» **Exercise directions**
Please print the entries exactly, omitting each image.

[Saved entries]
▬▬▬▬▬▬
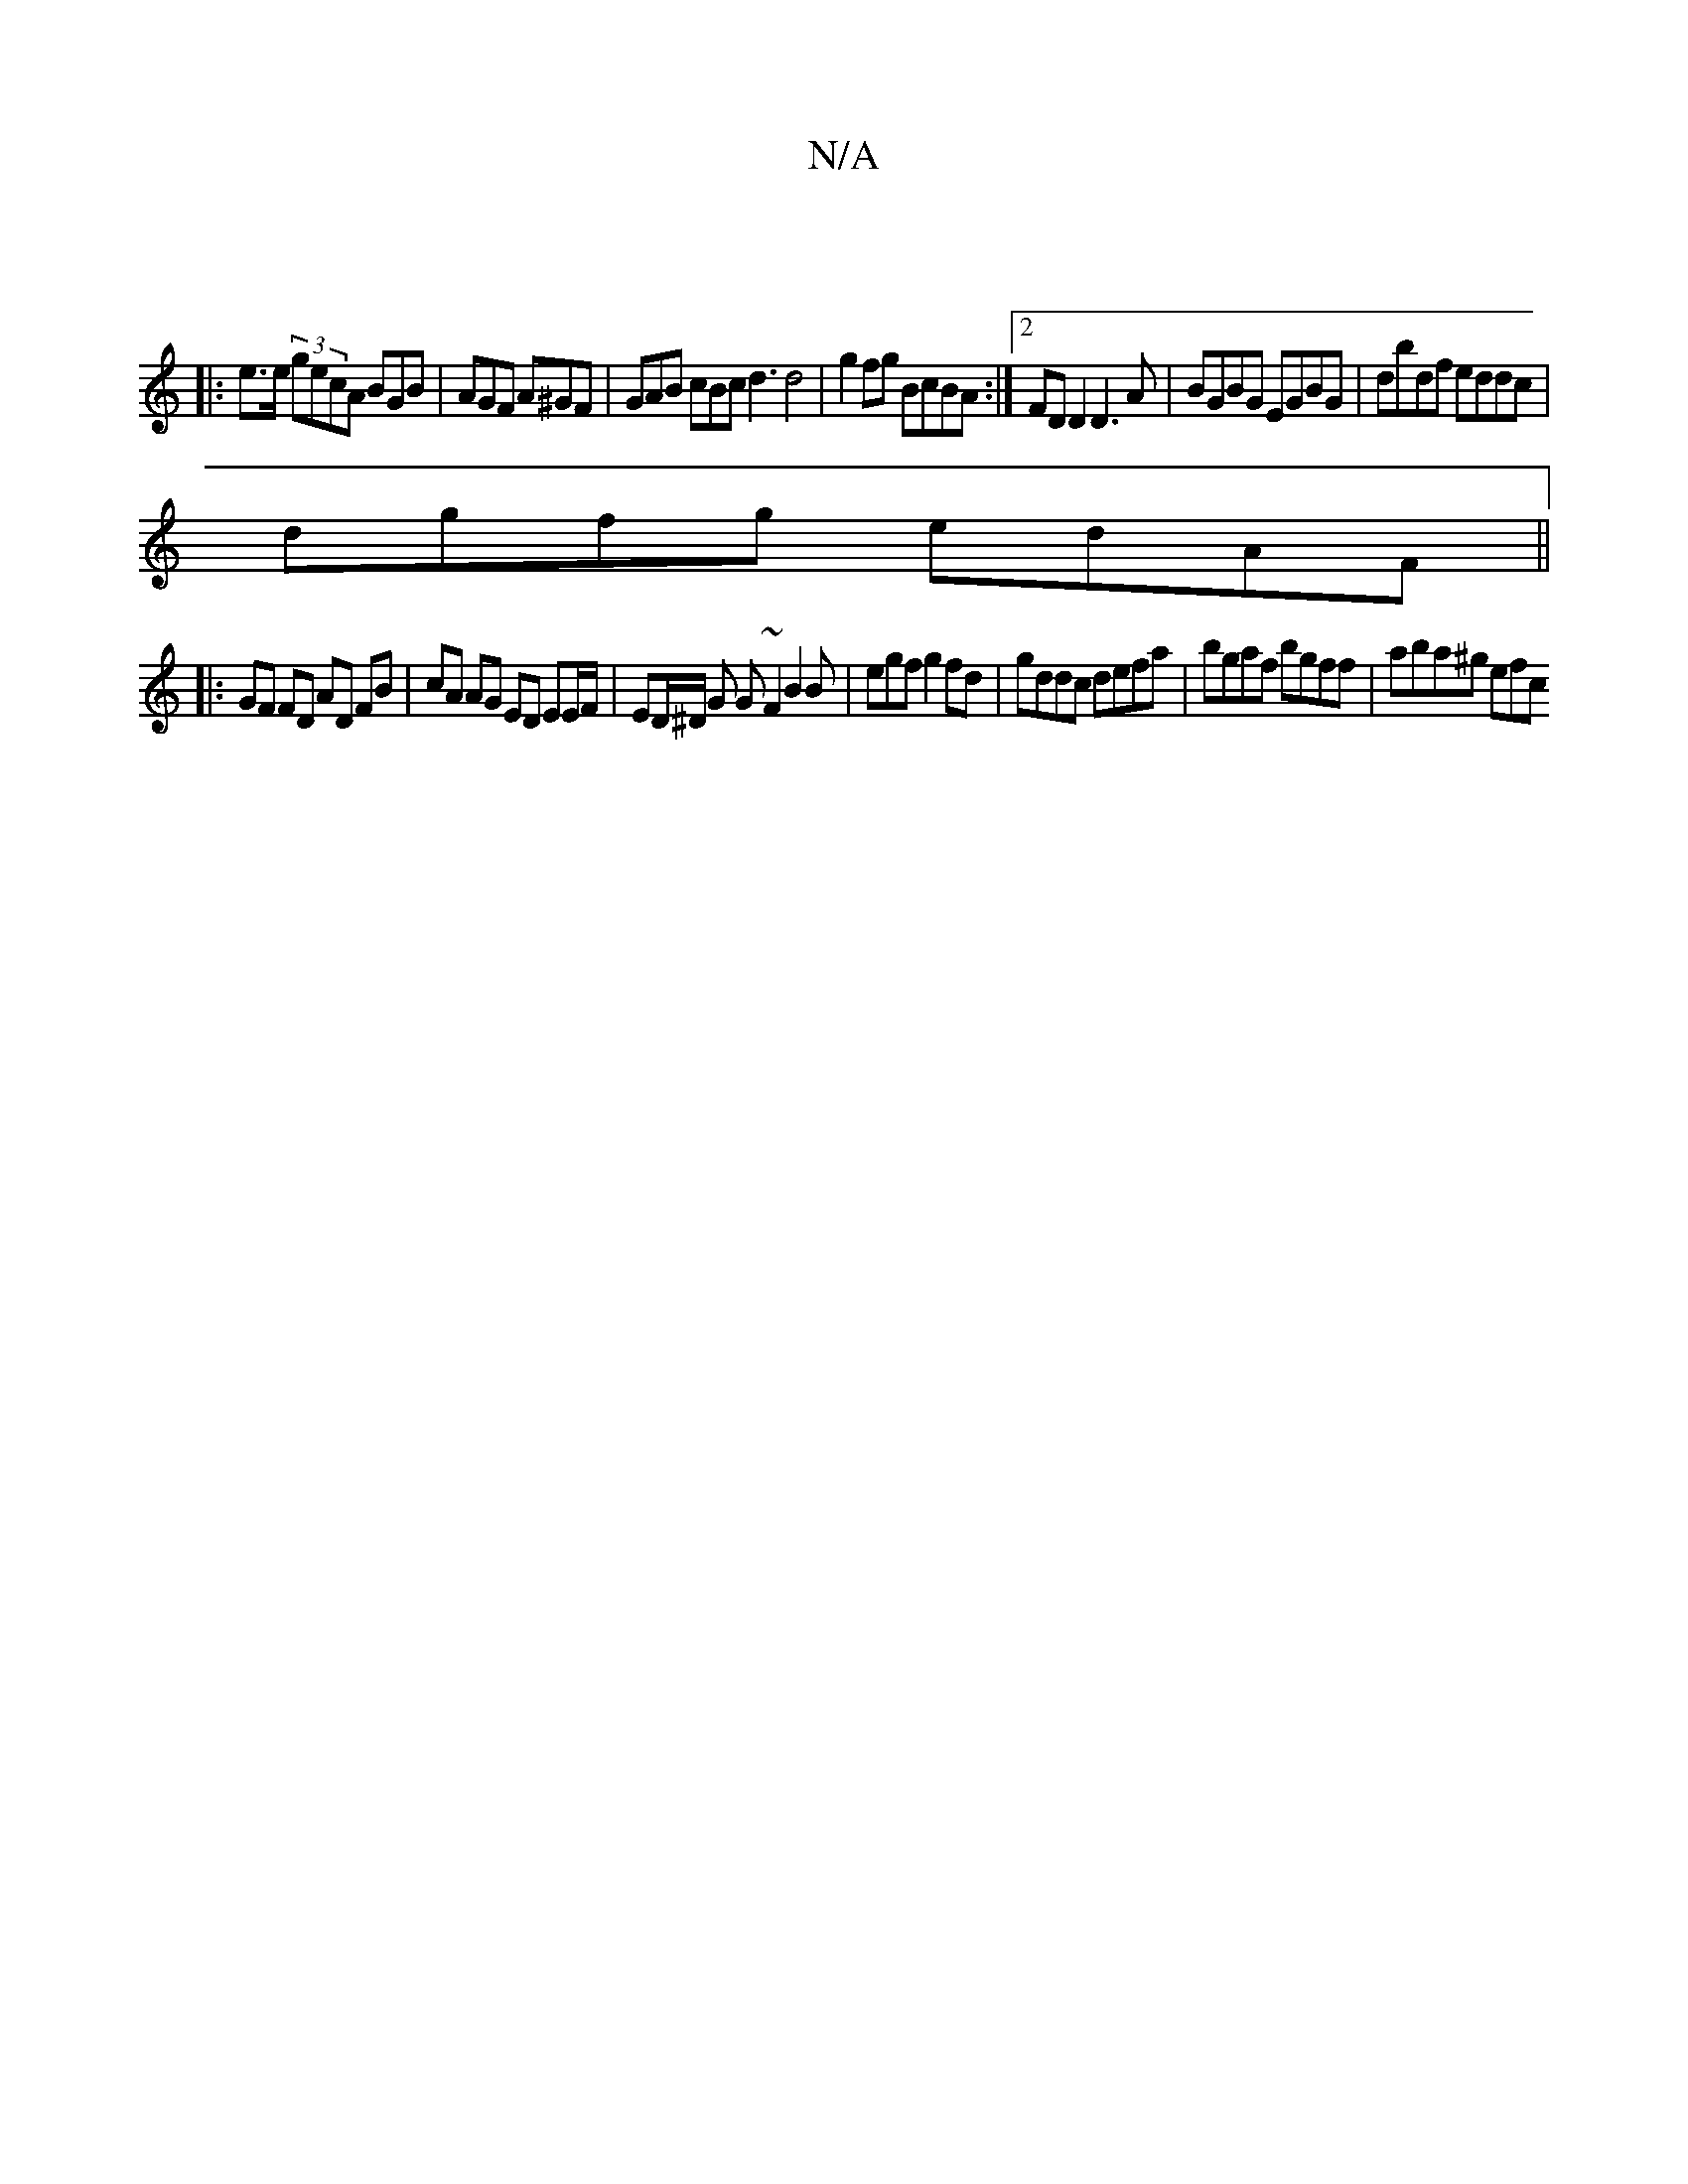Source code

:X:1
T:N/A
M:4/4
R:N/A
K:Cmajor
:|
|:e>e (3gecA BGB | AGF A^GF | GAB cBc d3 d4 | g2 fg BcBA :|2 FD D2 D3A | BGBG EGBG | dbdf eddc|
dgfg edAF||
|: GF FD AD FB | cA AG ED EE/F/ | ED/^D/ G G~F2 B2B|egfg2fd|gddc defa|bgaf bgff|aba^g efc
▬▬▬▬▬▬
» **Reply to the exercise**
Source code

:X:1
T:N/A
M:4/4
R:N/A
K:Cmajor
:|
|:e>e (3gecA BGB | AGF A^GF | GAB cBc d3 d4 | g2 fg BcBA :|2 FD D2 D3A | BGBG EGBG | dbdf eddc|
dgfg edAF||
|: GF FD AD FB | cA AG ED EE/F/ | ED/^D/ G G~F2 B2B|egfg2fd|gddc defa|bgaf bgff|aba^g efc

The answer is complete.